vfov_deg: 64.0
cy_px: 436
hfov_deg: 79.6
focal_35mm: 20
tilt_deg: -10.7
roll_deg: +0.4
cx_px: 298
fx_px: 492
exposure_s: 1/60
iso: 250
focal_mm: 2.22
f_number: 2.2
***
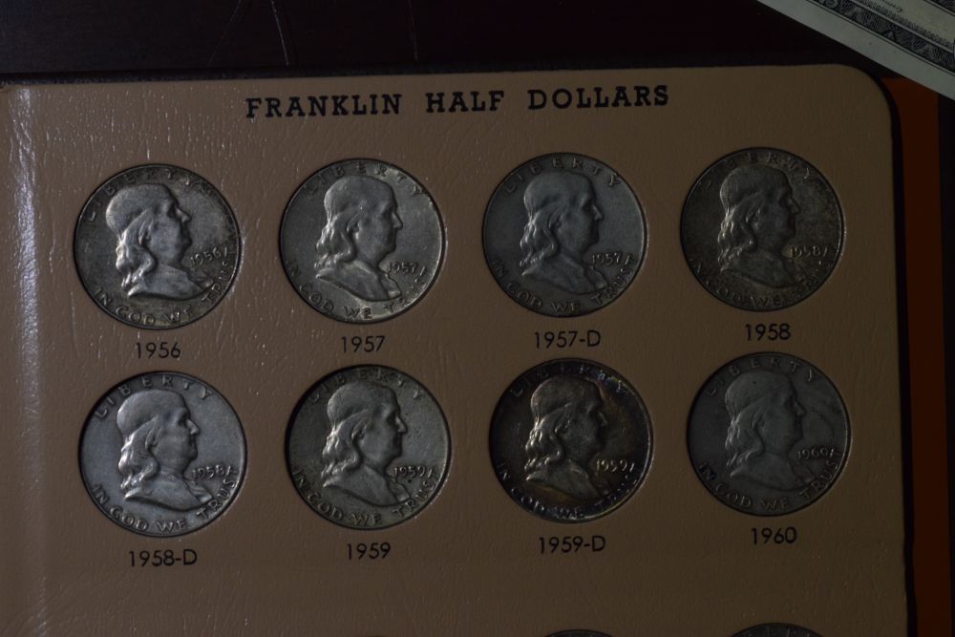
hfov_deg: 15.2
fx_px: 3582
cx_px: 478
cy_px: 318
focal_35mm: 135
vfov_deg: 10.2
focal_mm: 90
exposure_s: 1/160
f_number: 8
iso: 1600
***
> Directive
Working from the material above, restate word for word the lines between the line with "vfov_deg: 64.0" and the line with "f_number: 2.2", both included, and only those.

> Solution for this problem
vfov_deg: 64.0
cy_px: 436
hfov_deg: 79.6
focal_35mm: 20
tilt_deg: -10.7
roll_deg: +0.4
cx_px: 298
fx_px: 492
exposure_s: 1/60
iso: 250
focal_mm: 2.22
f_number: 2.2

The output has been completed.